Embora tenha pronunciado que pretende trabalhar com a governo Trump, Delcy criticou em seu exposição os ataques promovidos pelos Estados Unidos no último sábado, 3, em uma ação militar que terminou com a conquista de Maduro e sua esposa, Cilia Flores.
“Venho com tristeza pelo sofrimento infligido ao povo venezuelano em seguida uma agressão militar ilegítima contra a nossa pátria”, disse ela, com a mão direita erguida. Delcy tratou a prisão do parelha porquê um “sequestro” e chamou ainda Maduro e Flores de heróis.
Jorge Rodríguez, irmão da presidente interina da Venezuela, afirmou que seu principal objetivo seria trazer Maduro de volta ao poder, a quem chamou de “irmão” e presidente, e elogiou os “heróis” mortos no ataque americano de sábado. Ele pediu união e diálogo com a oposição, acrescentando: “Unidos, venceremos”.
Já o fruto de Maduro, Nicolás Maduro Guerra, prometeu seu pedestal incondicional a Delcy Rodríguez. “Conte comigo, conte com a minha família e conte com a nossa firmeza em dar os passos certos nesta responsabilidade que lhe foi confiada hoje.” Com a voz embargada, dirigiu-se ao pai: “A pátria está em boas mãos, pai, e em breve nos abraçaremos cá na Venezuela.”
Irmãos Rodríguez no poder
O governo venezuelano buscou, nesta segunda-feira, mostrar à população e ao mundo que o país está sendo governado de forma independente e não controlada pelos Estados Unidos.
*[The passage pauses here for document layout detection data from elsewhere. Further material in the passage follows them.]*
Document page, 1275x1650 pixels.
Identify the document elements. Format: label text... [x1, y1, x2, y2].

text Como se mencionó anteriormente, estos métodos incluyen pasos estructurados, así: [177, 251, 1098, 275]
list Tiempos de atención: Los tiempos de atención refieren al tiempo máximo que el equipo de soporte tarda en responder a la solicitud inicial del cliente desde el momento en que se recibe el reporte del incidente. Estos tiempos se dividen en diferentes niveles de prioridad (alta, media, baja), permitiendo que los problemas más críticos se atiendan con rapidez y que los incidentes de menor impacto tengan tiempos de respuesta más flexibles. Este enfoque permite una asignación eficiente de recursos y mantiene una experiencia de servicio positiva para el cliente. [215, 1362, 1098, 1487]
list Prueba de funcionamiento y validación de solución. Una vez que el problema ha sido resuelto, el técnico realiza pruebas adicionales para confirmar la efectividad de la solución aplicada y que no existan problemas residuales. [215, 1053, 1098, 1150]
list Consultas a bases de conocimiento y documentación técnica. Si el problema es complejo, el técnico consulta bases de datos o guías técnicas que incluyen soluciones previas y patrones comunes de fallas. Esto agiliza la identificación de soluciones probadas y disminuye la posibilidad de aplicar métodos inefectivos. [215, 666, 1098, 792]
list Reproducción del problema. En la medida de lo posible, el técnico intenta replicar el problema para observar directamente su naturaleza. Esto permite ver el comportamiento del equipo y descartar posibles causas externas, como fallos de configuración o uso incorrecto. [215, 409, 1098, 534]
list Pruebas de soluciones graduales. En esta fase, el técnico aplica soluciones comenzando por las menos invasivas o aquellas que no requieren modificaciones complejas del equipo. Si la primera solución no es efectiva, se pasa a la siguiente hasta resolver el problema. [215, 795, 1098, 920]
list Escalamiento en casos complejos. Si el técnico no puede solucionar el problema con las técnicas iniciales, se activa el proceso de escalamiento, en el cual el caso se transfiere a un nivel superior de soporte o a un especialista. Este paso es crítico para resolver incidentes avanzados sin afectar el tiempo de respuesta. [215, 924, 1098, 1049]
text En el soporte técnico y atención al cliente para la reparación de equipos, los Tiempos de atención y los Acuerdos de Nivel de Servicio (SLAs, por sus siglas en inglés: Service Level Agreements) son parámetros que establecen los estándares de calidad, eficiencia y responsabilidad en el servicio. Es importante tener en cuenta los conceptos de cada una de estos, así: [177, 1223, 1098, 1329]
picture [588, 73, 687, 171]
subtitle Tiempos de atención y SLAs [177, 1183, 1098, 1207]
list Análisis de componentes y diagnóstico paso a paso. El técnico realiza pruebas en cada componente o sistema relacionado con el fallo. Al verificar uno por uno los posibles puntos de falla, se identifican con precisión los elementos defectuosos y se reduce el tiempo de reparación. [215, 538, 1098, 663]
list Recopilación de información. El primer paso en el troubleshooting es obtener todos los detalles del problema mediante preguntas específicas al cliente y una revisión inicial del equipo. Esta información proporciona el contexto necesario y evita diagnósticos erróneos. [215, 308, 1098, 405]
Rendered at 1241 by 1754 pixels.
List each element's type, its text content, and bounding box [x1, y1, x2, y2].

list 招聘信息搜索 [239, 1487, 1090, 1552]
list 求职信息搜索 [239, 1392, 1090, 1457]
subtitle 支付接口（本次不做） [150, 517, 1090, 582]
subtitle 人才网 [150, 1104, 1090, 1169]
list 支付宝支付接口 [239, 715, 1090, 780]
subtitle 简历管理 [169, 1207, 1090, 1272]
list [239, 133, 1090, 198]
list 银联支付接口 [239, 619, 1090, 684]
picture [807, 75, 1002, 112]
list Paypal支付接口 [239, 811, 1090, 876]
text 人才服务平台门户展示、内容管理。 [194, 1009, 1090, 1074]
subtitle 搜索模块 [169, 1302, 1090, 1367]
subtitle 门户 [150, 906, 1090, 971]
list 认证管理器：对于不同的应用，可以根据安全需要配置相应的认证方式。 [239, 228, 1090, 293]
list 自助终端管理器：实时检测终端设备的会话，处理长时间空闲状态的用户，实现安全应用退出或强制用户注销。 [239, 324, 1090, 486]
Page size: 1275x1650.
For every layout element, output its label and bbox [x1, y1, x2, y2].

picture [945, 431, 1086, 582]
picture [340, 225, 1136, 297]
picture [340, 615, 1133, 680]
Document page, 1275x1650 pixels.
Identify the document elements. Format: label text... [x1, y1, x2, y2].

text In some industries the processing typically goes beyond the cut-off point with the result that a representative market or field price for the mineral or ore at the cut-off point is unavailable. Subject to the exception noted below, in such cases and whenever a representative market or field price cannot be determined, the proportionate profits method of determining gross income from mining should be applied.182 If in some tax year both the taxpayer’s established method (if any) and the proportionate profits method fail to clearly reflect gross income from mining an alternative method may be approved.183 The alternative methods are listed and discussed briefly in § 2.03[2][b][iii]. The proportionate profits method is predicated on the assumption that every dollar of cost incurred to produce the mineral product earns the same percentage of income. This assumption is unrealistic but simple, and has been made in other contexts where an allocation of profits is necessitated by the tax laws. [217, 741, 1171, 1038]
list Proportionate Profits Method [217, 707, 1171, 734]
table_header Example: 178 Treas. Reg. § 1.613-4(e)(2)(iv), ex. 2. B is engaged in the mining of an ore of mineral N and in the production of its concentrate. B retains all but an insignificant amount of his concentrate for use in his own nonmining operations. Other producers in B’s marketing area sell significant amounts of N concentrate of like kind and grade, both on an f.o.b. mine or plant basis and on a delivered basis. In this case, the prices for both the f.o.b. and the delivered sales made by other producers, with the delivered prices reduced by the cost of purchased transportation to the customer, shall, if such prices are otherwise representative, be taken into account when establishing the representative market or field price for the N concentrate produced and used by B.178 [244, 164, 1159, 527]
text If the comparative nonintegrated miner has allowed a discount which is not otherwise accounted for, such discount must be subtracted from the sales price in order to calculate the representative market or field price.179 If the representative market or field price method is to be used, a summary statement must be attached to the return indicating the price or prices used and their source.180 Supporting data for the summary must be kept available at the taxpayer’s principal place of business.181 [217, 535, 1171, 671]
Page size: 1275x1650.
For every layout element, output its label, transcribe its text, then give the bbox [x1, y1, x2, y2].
Parlamentares alinhados ao partido governista, incluindo o fruto de Maduro, reuniram-se na capital, Caracas, para dar ininterrupção à cerimônia programada de posse da Reunião Pátrio para um procuração que vai até 2031. Eles reelegeram o presidente da Moradia – irmão de Delcy Rodríguez – e fizeram discursos focados na pena da conquista de Maduro por forças dos Estados Unidos no sábado.
“Se normalizarmos o sequestro de um director de Estado, nenhum país estará seguro. Hoje é a Venezuela. Amanhã, pode ser qualquer pátria que se recuse a se subordinar”, disse Nicolás Maduro Guerra (o fruto de Maduro), no Palácio Legislativo, em sua primeira aparição pública desde sábado. “Leste não é um problema regional. É uma prenúncio direta à segurança política global.”
Maduro Guerra, também divulgado porquê “Nicolasito”, exigiu que seu pai e sua madrasta, Cilia Flores, sejam devolvidos ao país sul-americano e pediu pedestal internacional. Fruto único do líder deposto, ele também denunciou ter sido citado porquê co-conspirador na criminação federalista que imputa crimes a seu pai e a Flores.
Maduro e Cilia passam por audiência
Enquanto os parlamentares venezuelanos se reuniam, Maduro fez sua primeira aparição em um tribunal dos Estados Unidos, onde respondeu às acusações de narcoterrorismo usadas pela governo Trump para justificar sua conquista e transferência para Novidade York. Maduro declarou-se “singelo” e um “varão decente” ao se declarar singelo das acusações federais de tráfico de drogas.
O presidente Donald Trump afirmou que os EUA iriam “gerir” temporariamente a Venezuela, mas o secretário de Estado, Marco Rubio, disse no domingo que o país não governaria o dia a dia venezuelano, limitando-se a infligir uma “quarentena do petróleo” já existente.
No domingo, Rodríguez alegou que a Venezuela procura “relações respeitosas” com os Estados Unidos, uma mudança em relação ao tom mais reptante adotado logo em seguida a conquista de Maduro. A mensagem conciliatória veio em seguida Trump ameaçar que ela poderia “remunerar um preço muito elevado” caso não atendesse às exigências dos Estados Unidos.